> **Provided data**:
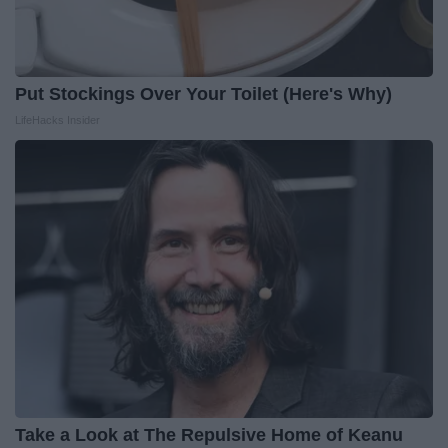
Put Stockings Over Your Toilet (Here's Why)
LifeHacks Insider
Take a Look at The Repulsive Home of Keanu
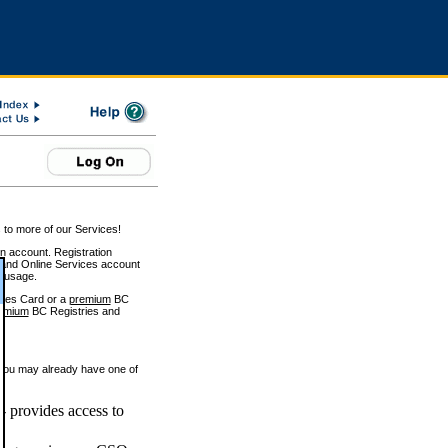
 to more of our Services!
on account. Registration
and Online Services account
e usage.
ices Card or a
premium
BC
emium
BC Registries and
 you may already have one of
 provides access to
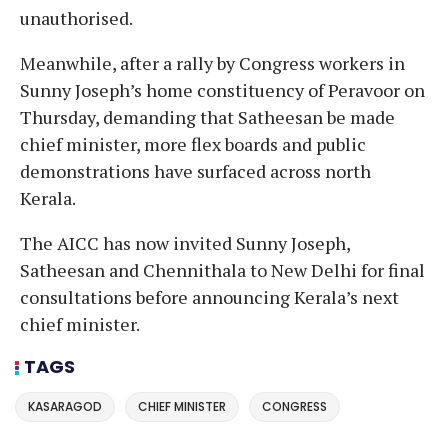
unauthorised.
Meanwhile, after a rally by Congress workers in
Sunny Joseph’s home constituency of Peravoor on
Thursday, demanding that Satheesan be made
chief minister, more flex boards and public
demonstrations have surfaced across north
Kerala.
The AICC has now invited Sunny Joseph,
Satheesan and Chennithala to New Delhi for final
consultations before announcing Kerala’s next
chief minister.
TAGS
KASARAGOD
CHIEF MINISTER
CONGRESS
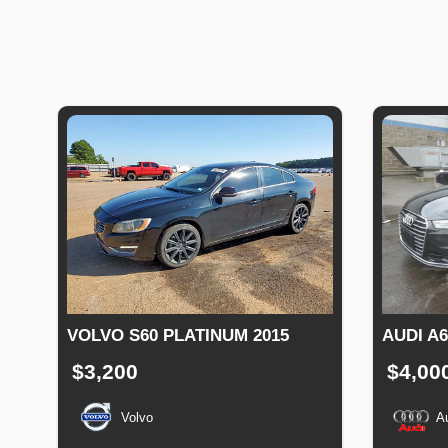
VOLVO S60 PLATINUM 2015
AUDI A
$3,200
$4,00
Volvo
A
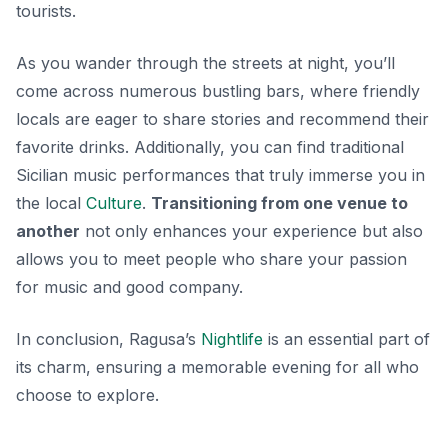
tourists.
As you wander through the streets at night, you’ll
come across numerous bustling bars, where friendly
locals are eager to share stories and recommend their
favorite drinks. Additionally, you can find
traditional
Sicilian music
performances that truly immerse you in
the local
Culture
.
Transitioning from one venue to
another
not only enhances your experience but also
allows you to meet people who share your passion
for music and good company.
In conclusion, Ragusa’s
Nightlife
is an essential part of
its charm, ensuring a memorable evening for all who
choose to explore.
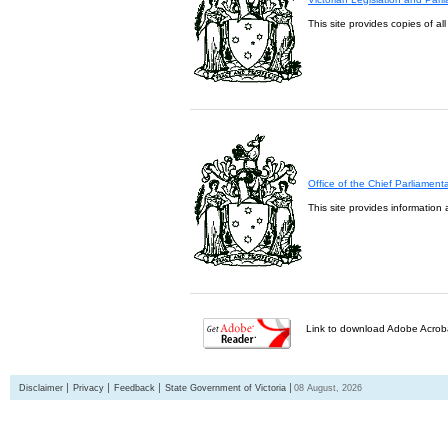
This site provides copies of al
Office of the Chief Parliament
This site provides information 
Link to download Adobe Acroba
Disclaimer
Privacy
Feedback
State Government of Victoria
08 August, 2026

> **Directive**: Reproduce exactly and only the lines from the line that contains "for music and good company." to the end of the data above, both ends included. No pictures go in the copy.

> **Expected answer**:
for music and good company.
In conclusion, Ragusa’s
Nightlife
is an essential part of
its charm, ensuring a memorable evening for all who
choose to explore.
This site provides copies of al
Office of the Chief Parliament
This site provides information 
Link to download Adobe Acroba
Disclaimer
Privacy
Feedback
State Government of Victoria
08 August, 2026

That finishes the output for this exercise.